- _ABOUT THIS EXERCISE_
Nothing except the pictures should be left out when you reproduce the listing exactly.

- _DATA BELOW_
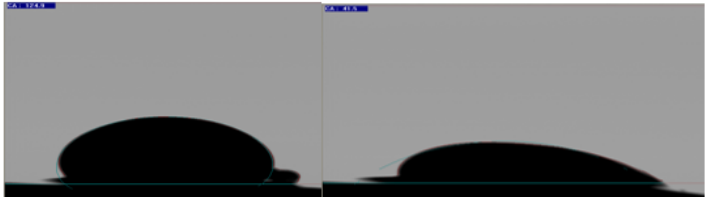
Figure 6. Pendant drop method contact angle measurement between oil-saturated, six weeks aged core plug and oil drop at time step 0 min (left side) and after 60 min (right side).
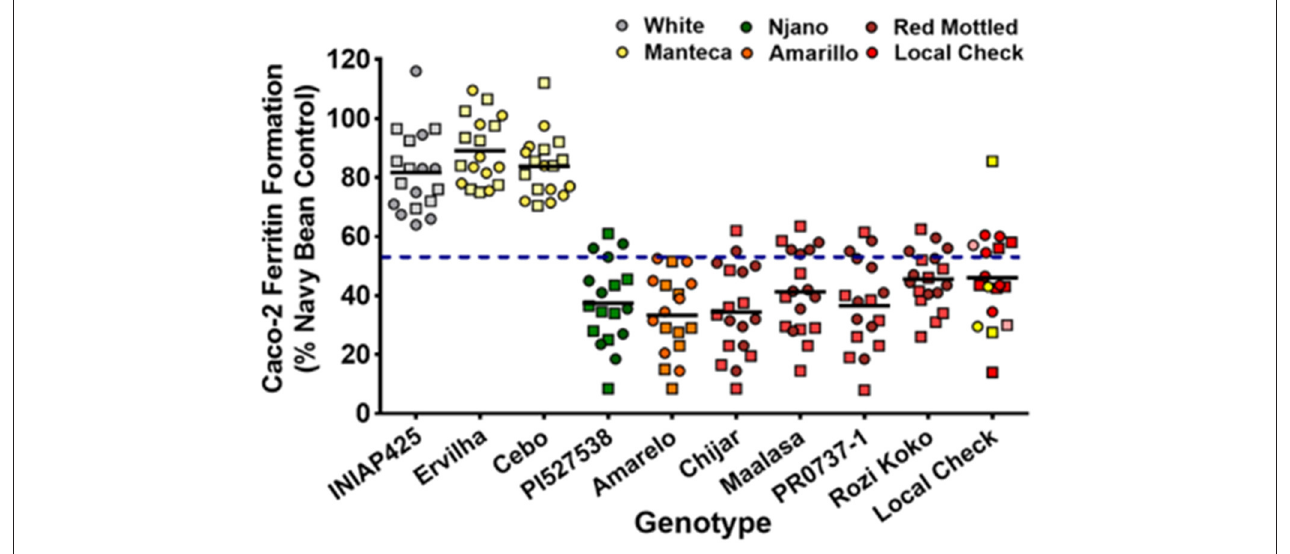
FIGURE 4 | Iron bioavailability of genotypes grown in nine locations across three agro-ecological zones in Uganda, field season 2015 (squares) and 2016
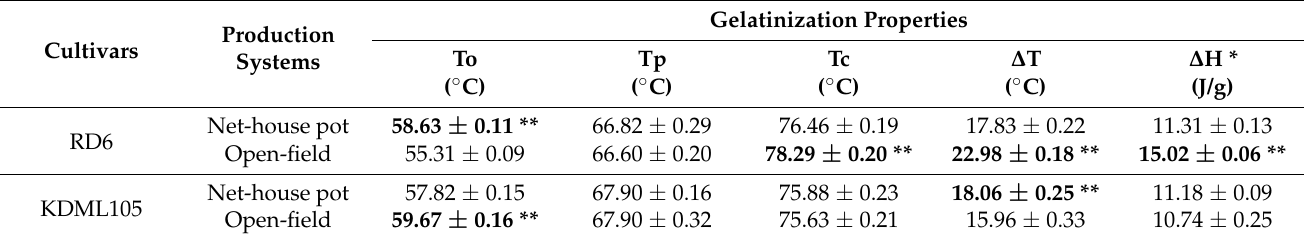
Values are means ± SEM. Means in bold within each column with the ** symbol denote statistically significant difference between the two production systems at p ≤ 0.01 by Student’s t -test ( n = 4). Abbreviations: SP = swelling power; S = solubility; To = onset temperature; Tp = peak temperature; Tc = conclusion temperature; ∆ T = temperature range (Tc–To); and ∆ H = gelatinization enthalpy. * Dry weight basis. Table 8. Retrogradation properties of starches from the two elite Thai rice cultivars grown in the net-house pot and open-field production systems.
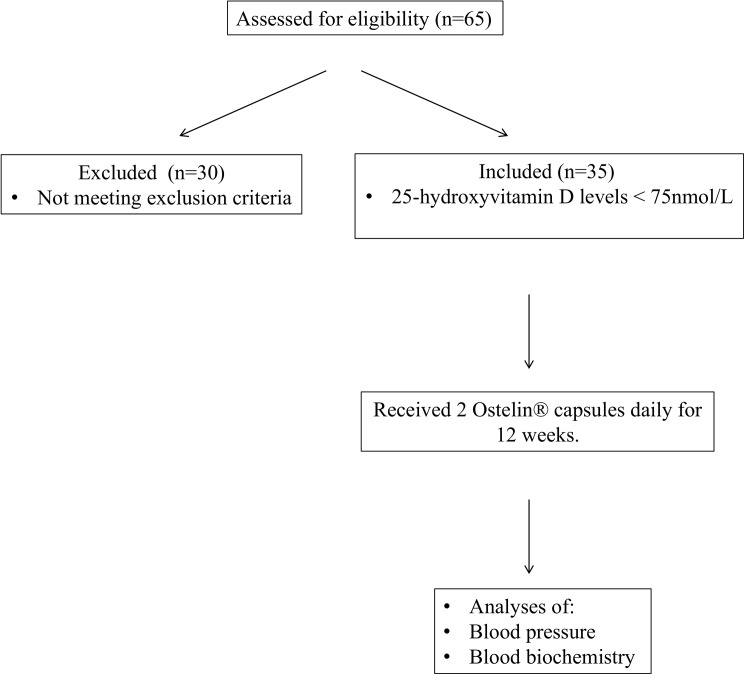
Study design diagram.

- _REPLY TO THE TASK_
Figure 6. Pendant drop method contact angle measurement between oil-saturated, six weeks aged core plug and oil drop at time step 0 min (left side) and after 60 min (right side).
FIGURE 4 | Iron bioavailability of genotypes grown in nine locations across three agro-ecological zones in Uganda, field season 2015 (squares) and 2016
Values are means ± SEM. Means in bold within each column with the ** symbol denote statistically significant difference between the two production systems at p ≤ 0.01 by Student’s t -test ( n = 4). Abbreviations: SP = swelling power; S = solubility; To = onset temperature; Tp = peak temperature; Tc = conclusion temperature; ∆ T = temperature range (Tc–To); and ∆ H = gelatinization enthalpy. * Dry weight basis. Table 8. Retrogradation properties of starches from the two elite Thai rice cultivars grown in the net-house pot and open-field production systems.
Study design diagram.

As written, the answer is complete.